サーバーは、ターミナルコマンドで、数珠繋ぎ的にログインを繰り返す事ができます。 操作を覚えれば誰でも簡単にできるようになるので、簡易にログインができてしまうサーバーを放置しておくことは、簡単に悪用されてしまうことにつながります。 乗っ取られたサーバーで、DDos攻撃などを実行されると、サーバー管理者に責任が追及されてしまうので、セキュリティレベルの低い対策の状態を放置しておくと、ハッカーの的になり、結果的に大きな被害を被ってしまいます。 第三者から踏み台にされないために、サーバーセキュリティをしっかりとセットしておく事は必要不可欠ですね。

必要最低限のサーバーセキュリティ設定

・一般ユーザーからのSUアクセス防止 : sudoコマンドなどを禁止する。 ・鍵運用 : ログインは認証鍵を用いて行うようにする事。
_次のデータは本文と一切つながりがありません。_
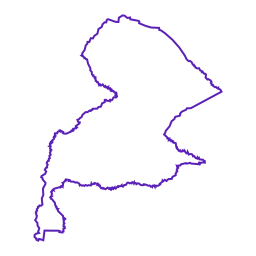 the district of Aranyaprathet, Sa Kaeo, Thailand
{"feature_id": "78962969B18658138340114", "entity_name": "Aranyaprathet", "entity_type": "district", "adm_level": 2, "iso_a3": "THA", "parent_name": "Thailand", "parent_adm1": "Sa Kaeo", "projection": "orthographic", "projection_center": [102.437, 13.671], "detail": "fine", "context": "isolated", "style": "outline", "palette": "violet", "viewbox_px": 256, "rotation_deg": 0, "n_neighbors": 0, "source": "geoboundaries", "source_scale": "gbopen_adm2", "svg_char_len": 5755}
<svg xmlns="http://www.w3.org/2000/svg" viewBox="0 0 256 256"><path d="M159.1,27.9L151.1,27.5L145.6,25.9L139.1,23.2L139.3,21.5L138.7,20.9L130.3,19.3L130.0,17.5L127.4,18.0L124.6,15.7L122.7,15.4L118.9,17.7L118.4,22.0L115.4,21.8L108.1,19.2L106.8,19.9L106.3,22.3L104.6,22.3L102.6,24.3L101.6,27.1L98.5,29.0L97.4,33.7L94.2,36.0L93.0,38.4L90.8,38.2L89.3,42.0L87.5,41.9L87.3,43.8L85.8,45.3L84.6,50.0L82.4,53.1L82.0,54.4L82.5,55.2L81.6,55.6L84.2,57.3L84.4,58.2L85.1,58.0L86.0,59.2L87.1,59.4L88.0,63.6L90.4,68.4L90.3,70.4L91.7,71.9L92.0,74.6L93.4,75.2L93.3,76.4L95.5,77.3L94.9,78.5L95.6,78.8L95.7,80.9L96.5,81.1L96.9,82.1L98.0,82.2L99.1,85.2L100.0,84.4L100.6,85.5L101.2,85.5L102.7,84.4L104.4,86.8L105.4,86.0L106.1,87.4L107.9,86.8L107.4,87.9L107.7,88.6L109.2,88.8L109.0,88.1L110.1,88.1L110.7,88.7L110.2,89.7L110.8,90.7L111.8,90.1L112.0,91.1L113.5,91.0L114.4,92.5L116.3,92.6L116.5,94.5L115.6,94.3L115.4,95.2L116.7,95.3L117.0,96.4L116.2,96.7L116.2,97.3L113.6,97.3L112.3,99.8L111.0,100.4L110.4,99.9L110.0,100.9L109.6,100.2L108.6,100.9L107.0,100.9L106.0,99.8L104.8,99.9L104.7,102.2L102.1,103.3L100.9,106.6L98.4,107.1L97.3,108.6L92.6,108.8L92.3,109.9L91.2,110.0L90.7,111.0L89.5,110.6L87.6,112.1L85.6,112.1L82.5,114.8L81.5,117.2L80.1,117.9L79.1,119.2L77.4,119.8L78.3,122.1L79.8,122.4L79.5,123.4L75.8,126.1L76.8,127.3L76.0,127.4L76.0,128.3L74.5,128.4L73.8,129.2L73.1,128.9L72.5,129.9L72.9,130.3L72.1,130.5L72.6,130.9L66.2,133.7L63.4,133.5L62.8,132.9L63.2,132.0L60.6,130.6L60.6,131.1L59.8,130.8L59.9,131.4L59.1,131.0L57.6,131.9L57.2,133.3L55.0,133.3L54.8,134.9L55.6,135.9L55.3,136.5L54.0,136.6L53.7,137.1L54.4,137.6L53.7,139.2L52.6,140.0L52.3,141.3L51.8,140.9L51.4,141.3L52.4,142.1L52.1,142.6L51.2,143.4L50.4,142.7L49.8,143.9L50.5,145.8L49.4,146.3L50.5,146.9L50.1,148.4L50.9,149.4L50.3,149.4L50.3,150.7L50.8,151.1L49.9,152.8L50.7,154.8L49.4,155.8L49.8,158.2L48.9,158.6L48.7,160.7L48.2,160.5L47.0,162.2L46.7,163.4L47.7,164.7L46.9,166.6L47.1,167.5L45.7,168.1L44.8,169.8L46.2,171.5L45.2,173.8L41.6,176.0L41.2,177.2L42.5,178.0L42.6,179.4L45.5,182.8L45.4,184.1L43.0,188.4L43.3,195.1L41.8,198.3L42.4,204.6L41.1,205.7L39.4,205.5L39.1,206.5L37.9,206.8L37.9,208.1L36.8,209.2L37.1,210.8L36.3,211.2L35.8,212.8L36.3,213.1L36.2,214.7L36.9,215.7L36.4,218.1L35.2,220.1L37.4,223.0L37.6,225.7L39.3,228.2L38.1,231.9L39.0,233.0L36.1,233.7L34.6,235.0L34.5,237.0L36.6,238.7L36.3,239.6L37.1,240.2L38.3,240.6L39.1,238.9L43.3,240.2L44.5,230.6L57.9,230.7L59.6,230.9L59.4,232.1L62.5,232.5L62.7,231.5L63.5,231.4L63.4,228.8L64.9,228.1L64.6,226.5L63.5,226.4L63.7,224.0L64.4,223.5L63.6,222.1L64.1,219.7L64.8,219.3L64.1,218.7L64.7,218.4L63.7,217.7L63.3,218.2L63.0,215.9L58.2,211.2L57.6,209.4L58.0,208.9L56.7,208.7L56.7,207.4L56.0,206.9L56.3,206.4L55.2,205.2L55.0,203.0L52.0,199.2L50.8,198.6L50.7,197.3L51.3,196.8L50.7,196.8L51.7,195.5L51.9,193.5L51.4,192.7L51.9,191.8L51.4,191.6L52.0,190.7L53.0,189.7L53.5,190.0L53.3,189.5L54.0,188.8L59.5,187.2L60.2,187.5L61.1,186.2L61.5,186.7L62.2,186.0L62.7,186.6L63.1,184.1L62.7,183.1L63.3,183.2L63.7,182.1L65.5,180.9L65.1,180.6L65.8,179.4L69.4,180.0L69.0,180.9L69.9,180.7L70.8,181.6L73.7,181.7L75.3,182.6L76.9,182.3L79.2,183.6L79.7,185.2L80.2,184.7L82.0,185.7L83.1,185.3L84.3,185.9L85.6,185.0L87.3,185.7L88.4,185.2L90.9,185.4L91.3,183.9L91.5,184.5L92.6,184.3L93.0,183.8L92.6,183.6L94.1,183.9L94.1,183.3L94.7,183.0L97.2,184.1L97.7,183.6L98.3,184.3L97.9,184.9L98.8,184.7L98.9,185.6L99.9,185.6L99.9,186.6L101.1,188.2L102.0,187.8L102.5,188.6L103.6,188.7L103.8,188.2L105.5,189.2L107.6,187.6L109.0,188.9L109.5,188.4L110.1,189.0L110.3,188.3L110.9,188.8L111.2,188.4L111.5,189.4L112.5,188.4L113.0,188.7L113.0,187.8L113.6,188.1L114.6,187.3L114.6,188.4L115.7,188.6L117.2,186.9L118.2,187.0L118.2,186.1L120.5,186.2L121.7,185.1L121.9,186.2L123.1,186.6L124.2,185.0L125.9,184.9L127.3,182.8L128.2,182.6L129.8,183.4L131.4,182.6L131.8,183.2L132.6,182.3L133.8,182.8L134.1,182.4L134.2,183.5L134.8,182.9L136.1,183.3L136.4,184.2L137.9,183.3L139.0,183.5L140.4,184.8L142.5,185.3L144.0,184.9L143.9,184.3L145.0,184.4L148.5,185.7L149.8,185.5L150.8,186.7L151.9,186.2L152.4,186.9L153.1,185.5L154.5,185.8L154.8,186.4L154.9,185.7L155.6,186.2L155.6,185.7L158.0,185.8L160.2,184.4L159.8,183.7L162.3,181.8L162.5,180.7L163.0,181.4L164.8,179.8L166.5,181.0L168.4,179.1L171.8,178.9L172.5,176.8L175.7,175.2L175.6,173.6L176.6,172.4L176.5,171.4L177.3,171.0L176.8,169.3L177.6,168.5L177.0,166.2L178.2,167.0L178.2,165.6L180.4,165.4L181.0,164.3L185.9,163.1L186.2,163.6L187.2,163.6L190.1,162.8L190.9,163.5L198.5,164.2L199.0,162.6L199.5,162.5L200.2,162.7L199.7,163.2L200.0,163.9L200.7,162.9L202.1,162.5L204.9,162.6L204.8,161.1L204.0,161.0L203.1,159.8L199.3,159.3L198.9,157.8L198.3,158.1L197.6,157.3L197.3,158.6L195.6,158.0L194.1,156.1L192.9,156.3L192.5,154.7L191.7,154.2L189.9,154.0L188.8,154.5L187.7,152.0L187.4,153.3L186.3,153.3L184.4,150.4L183.9,151.1L182.8,150.3L181.8,151.6L180.3,151.4L180.2,150.3L178.6,150.7L177.8,149.0L177.1,148.8L177.0,147.3L176.4,147.4L175.7,143.1L173.7,142.7L173.3,141.6L172.6,142.0L172.2,140.8L171.1,141.1L170.8,139.9L169.0,140.3L169.3,139.6L168.6,139.2L169.2,138.5L167.4,138.3L167.5,137.6L164.1,134.5L165.2,132.9L165.8,130.8L169.6,126.3L171.6,121.2L174.2,119.2L175.3,116.8L179.6,115.8L180.3,114.7L180.0,114.2L180.4,113.1L182.0,111.6L186.1,109.7L186.9,108.3L190.8,108.2L221.5,91.7L220.4,89.6L218.2,88.7L218.2,87.8L217.4,88.3L216.0,87.0L215.0,87.2L213.1,85.9L213.0,85.0L211.6,84.8L211.6,83.2L210.8,82.8L211.4,81.6L210.5,80.4L208.2,79.1L207.4,79.5L205.6,77.6L206.0,74.8L205.5,73.9L204.1,73.7L202.9,72.1L202.0,72.2L202.2,71.3L200.2,70.4L199.0,68.2L197.2,68.4L195.4,67.5L195.1,66.3L194.1,66.0L193.8,64.7L192.8,64.6L191.5,62.0L190.0,61.0L188.6,61.1L186.6,59.3L185.0,55.9L179.3,47.5L172.4,39.7L164.7,33.0L160.8,30.3L159.3,30.0L159.1,27.9Z" fill="none" stroke="#5b21b6" stroke-width="2"/></svg>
ID/PWのみでログインできてしまうシステムは、時間をかければ改ざんされてしまいます。 ・アクセスログの保持 : ログインした日時、アクセスIPアドレスの情報などを保持しておき、定期的に確認を行う運用が必要です。 ・アクセスポイントの限定 : VPSや固定IPアドレスからのアクセスのみを許可する事でほぼ第三者アクセスは防止できます。

あとがき

インターネットセキュリティは、日々情報が更新されていきます。 多くの情報漏洩が、人的で意図的に行われるため、組織の運用ルールや、複数人による監視ルール、実行ログの定期監視など、手間がかかるけど必須の項目を守る必要があります。 インターネットにサーバーを立ち上げるという事は、攻撃されるということに対して対抗できる状態にしておかなければ、都合のいいように利用される攻撃受けサーバーになりかねません。 ニュースなどでITトラブルを聞いた際に、原因は何だったのか? どういった対策が必要だったか?という事を自分なりに考えていくことも重要ですね。 世の中で発生しているITトラブルは、対岸の火事ではなく、自分事として見ることで、セキュリティスキルアップにつながります。